Recently, Rafael Mariano Grossi, director general of the International Atomic Energy Agency (IAEA), said in a report covering last year’s events, that the agency will do everything possible to ensure nuclear safety.
Report “Nuclear Safety, Security and Precautions in UkraineOver 50 pages” details events since the start of the Russian military campaign, focusing on the country’s impact on the nuclear power sector and the IAEA’s efforts to minimize the risks of damaging nuclear facilities. conflict. .
On March 4, 2022, Russian forces bombed the Zaporizhia Nuclear Power Plant, causing damage to a substation and fire before taking over a training building.
Over the next six months, there were many incidents where a nuclear accident could have occurred just one missile away, as fighting raged around the plant.
The most serious moments of danger came when the factory lost its external power due to bombing and had to rely on diesel generators for cooling.
In his report, Grossi expressed “serious concern” about the danger to Zaporizhia and assessed that all seven pillars of nuclear safety were compromised.
The greatest danger is in the past—perhaps only temporarily. The Zaporizhzhia NPP was brought into what they call a cold shutdown in September 2022 and has remained that way ever since – thanks in part to lower-than-expected electricity demand due to Europe’s extraordinarily warm winter.
Regarding nuclear facilities, the International Atomic Energy Agency (IAEA) says it closely monitors developments in the war in the country and provides regular updates on the situation.
- Inside February 24, 2022Ukraine has informed the IAEA that Russian forces have taken control of all facilities at the Chernobyl nuclear power plant. Control of the site was returned to Ukraine on March 31;
- Inside March 4, 2022The Zaporizhzhia plant became the first operational civilian nuclear power plant to come under an armed attack. The clash between the forces, which took place overnight, resulted in a bullet hitting a training building within the six-unit factory site. Russian forces took control of the site;
- Since that time end of octoberRussia has repeatedly targeted Ukraine’s civilian infrastructure, including the country’s energy system, with missile attacks;
Rafael Grossi, Director-General of the IAEA, stressed the great importance of the continued presence of the IAEA Support and Assistance Mission in Zaporizhzhia.
“The nuclear safety and security situation in Ukraine – particularly at the Zaporizhzhia Nuclear Power Plant – remains dangerous and unpredictable. ISAMZ plays a key role in helping to protect this massive six-reactor nuclear facility during war. Their presence contributes to the maintenance of nuclear safety and is in everyone’s interest. The agency is doing everything possible to safely return our staff as soon as possible. Their safety and security is my priority,” said Grossi.

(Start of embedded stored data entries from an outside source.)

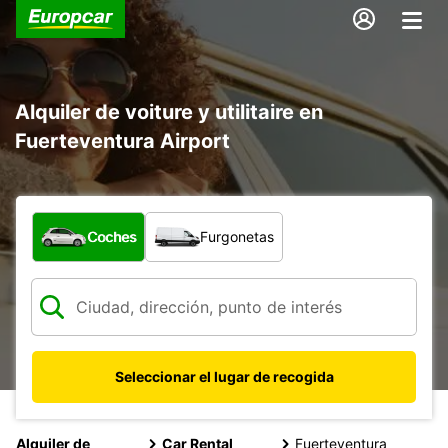
Alquiler de voiture y utilitaire en
Fuerteventura Airport
¿Qué tipo de vehículo?
Coches
Furgonetas
Seleccionar el lugar de recogida
Alquiler de
Car Rental
Fuerteventura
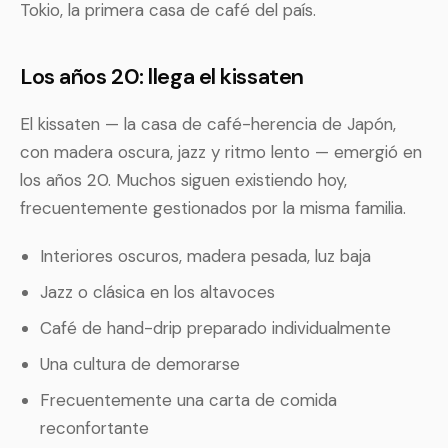
Tokio, la primera casa de café del país.
Los años 20: llega el kissaten
El kissaten — la casa de café-herencia de Japón,
con madera oscura, jazz y ritmo lento — emergió en
los años 20. Muchos siguen existiendo hoy,
frecuentemente gestionados por la misma familia.
Interiores oscuros, madera pesada, luz baja
Jazz o clásica en los altavoces
Café de hand-drip preparado individualmente
Una cultura de demorarse
Frecuentemente una carta de comida
reconfortante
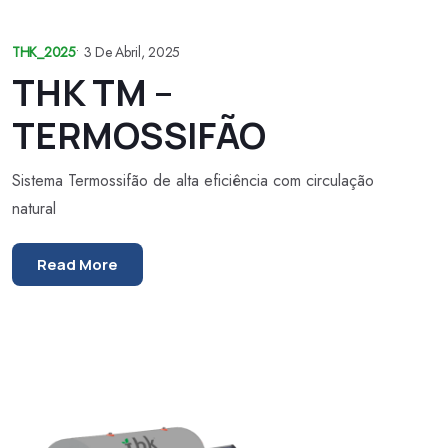
THK_2025
•
3 De Abril, 2025
THK TM –
TERMOSSIFÃO
Sistema Termossifão de alta eficiência com circulação
natural
Read More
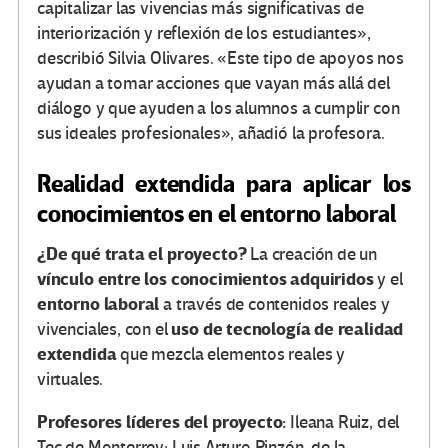
capitalizar las vivencias más significativas de
interiorización y reflexión de los estudiantes»,
describió Silvia Olivares. «Este tipo de apoyos nos
ayudan a tomar acciones que vayan más allá del
diálogo y que ayuden a los alumnos a cumplir con
sus ideales profesionales», añadió la profesora.
Realidad extendida para aplicar los
conocimientos en el entorno laboral
¿De qué trata el proyecto?
La creación de un
vínculo entre los conocimientos adquiridos
y el
entorno laboral
a través de contenidos reales y
uso de tecnología de realidad
vivenciales, con el
extendida
que mezcla elementos reales y
virtuales.
Profesores líderes del proyecto:
Ileana Ruiz, del
Tec de Monterrey; Luis Arturo Pinzón, de la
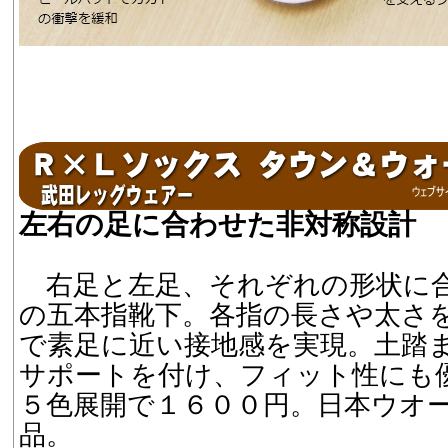
左右の足に合わせた非対称設計
右足と左足、それぞれの形状に
の五本指靴下。各指の長さや太さ
で素足に近い接地感を実現。土踏
サポートを付け、フィット性にも
５色展開で１６００円。日本ウオ
品。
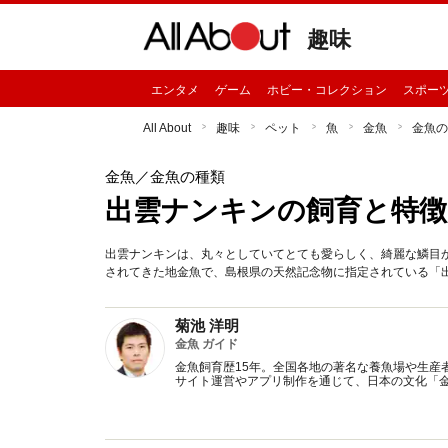
趣味
エンタメ
ゲーム
ホビー・コレクション
スポー
All About
趣味
ペット
魚
金魚
金魚の
金魚
／金魚の種類
出雲ナンキンの飼育と特徴
出雲ナンキンは、丸々としていてとても愛らしく、綺麗な鱗目
されてきた地金魚で、島根県の天然記念物に指定されている「
菊池 洋明
金魚 ガイド
金魚飼育歴15年。全国各地の著名な養魚場や生産
サイト運営やアプリ制作を通じて、日本の文化「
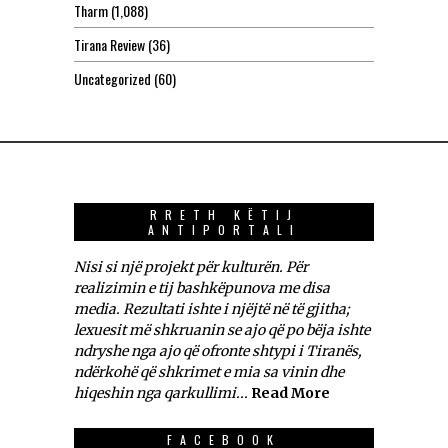
Tharm
(1,088)
Tirana Review
(36)
Uncategorized
(60)
RRETH KËTIJ
ANTIPORTALI
Nisi si një projekt për kulturën. Për
realizimin e tij bashkëpunova me disa
media. Rezultati ishte i njëjtë në të gjitha;
lexuesit më shkruanin se ajo që po bëja ishte
ndryshe nga ajo që ofronte shtypi i Tiranës,
ndërkohë që shkrimet e mia sa vinin dhe
hiqeshin nga qarkullimi...
Read More
FACEBOOK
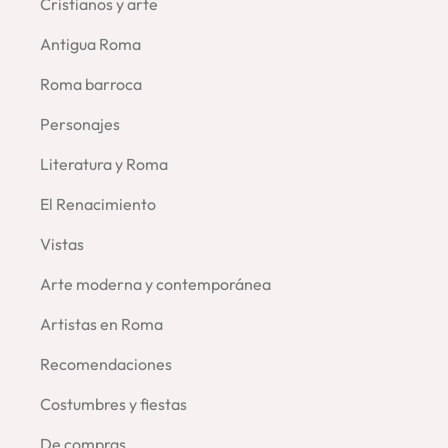
Cristianos y arte
Antigua Roma
Roma barroca
Personajes
Literatura y Roma
El Renacimiento
Vistas
Arte moderna y contemporánea
Artistas en Roma
Recomendaciones
Costumbres y fiestas
De compras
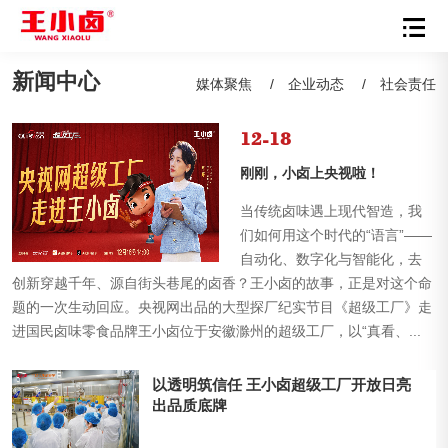
新闻中心
媒体聚焦
/
企业动态
/
社会责任
12-18
刚刚，小卤上央视啦！
当传统卤味遇上现代智造，我
们如何用这个时代的“语言”——
自动化、数字化与智能化，去
创新穿越千年、源自街头巷尾的卤香？王小卤的故事，正是对这个命
题的一次生动回应。央视网出品的大型探厂纪实节目《超级工厂》走
进国民卤味零食品牌王小卤位于安徽滁州的超级工厂，以“真看、...
以透明筑信任 王小卤超级工厂开放日亮
出品质底牌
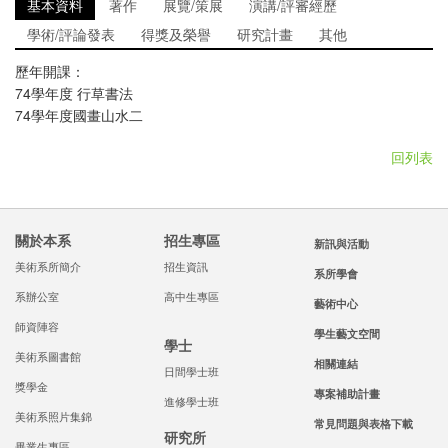
基本資料
著作
展覽/策展
演講/評審經歷
學術/評論發表
得獎及榮譽
研究計畫
其他
歷年開課：
74學年度 行草書法
74學年度國畫山水二
回列表
關於本系
招生專區
新訊與活動
美術系所簡介
招生資訊
系所學會
系辦公室
高中生專區
藝術中心
師資陣容
學生藝文空間
學士
美術系圖書館
相關連結
日間學士班
獎學金
專案補助計畫
進修學士班
美術系照片集錦
常見問題與表格下載
研究所
畢業生專區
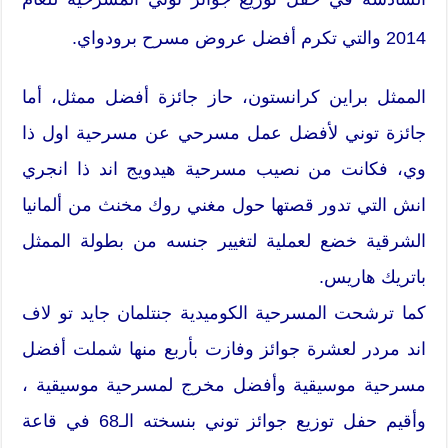
2014 والتي تكرم أفضل عروض مسرح برودواي.
الممثل براين كرانستون، حاز جائزة أفضل ممثل، أما
جائزة توني لأفضل عمل مسرحي عن مسرحية اول ذا
وي، فكانت من نصيب مسرحية هيدويج اند ذا انجري
انش التي تدور قصتها حول مغني روك مخنث من ألمانيا
الشرقية خضع لعملية لتغيير جنسه من بطولة الممثل
باتريك هاريس.
كما ترشحت المسرحية الكوميدية جنتلمان جايد تو لاف
اند مردر لعشرة جوائز وفازت بأربع منها شملت أفضل
مسرحية موسيقية وأفضل مخرج لمسرحية موسيقية ،
وأقيم حفل توزيع جوائز توني بنسخته الـ68 في قاعة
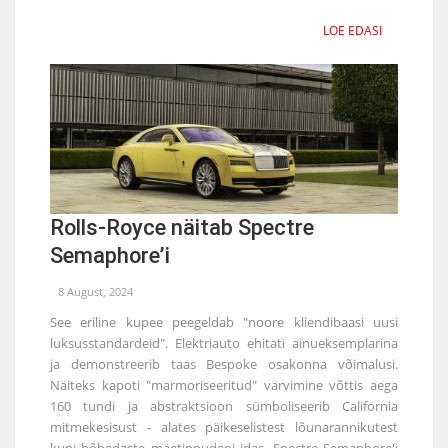
LOE EDASI
Rolls-Royce näitab Spectre
Semaphore’i
8 August, 2024
See eriline kupee peegeldab "noore kliendibaasi uusi
luksusstandardeid". Elektriauto ehitati ainueksemplarina
ja demonstreerib taas Bespoke osakonna võimalusi.
Näiteks kapoti "marmoriseeritud" värvimine võttis aega
160 tundi ja abstraktsioon sümboliseerib California
mitmekesisust - alates päikeselistest lõunarannikutest
kuni hõbedaste mäetippudeni idas. Spectre Semaphore'i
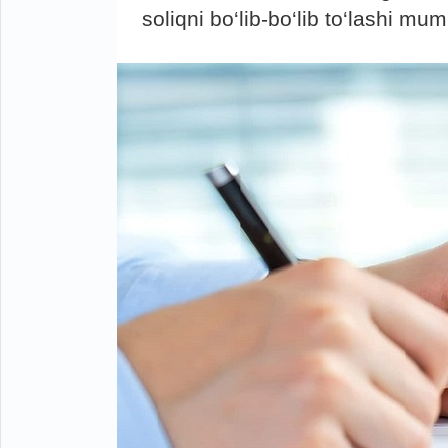
soliqni bo‘lib-bo‘lib to‘lashi mum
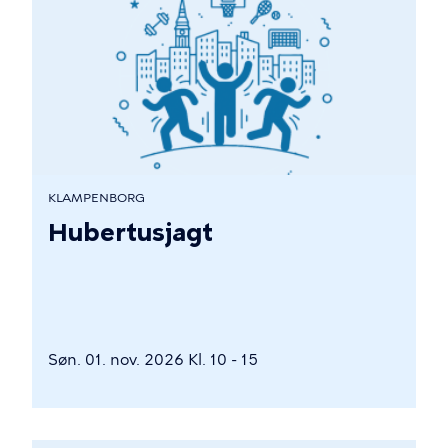
KLAMPENBORG
Hubertusjagt
Søn. 01. nov. 2026 Kl. 10 - 15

Missile attacks in Ukraine on Saturday (18) resulted in reduced power at all three operating nuclear power plants. On Sunday (19), energy production levels were restored.
In the face of ongoing nuclear safety and security risks, Grossi said that although negotiations between Ukraine and the Russian Federation have progressed more slowly than expected, he is determined to maintain agreements and to implement a nuclear safety and security zone around the ZNPP as soon as possible.
According to the IAEA, its teams continue to review the nuclear safety and security situation at all sites in accordance with the IAEA’s Seven Essential Pillars to ensure nuclear safety and security during an armed conflict and to support the determination of further assistance to nuclear facilities.
The agency also says it continues to organize and coordinate equipment deliveries to help Ukraine ensure nuclear safety.
Source: Tec Mundo
I’m Blaine Morgan, an experienced journalist and writer with over 8 years of experience in the tech industry. My expertise lies in writing about technology news and trends, covering everything from cutting-edge gadgets to emerging software developments. I’ve written for several leading publications including Gadget Onus where I am an author.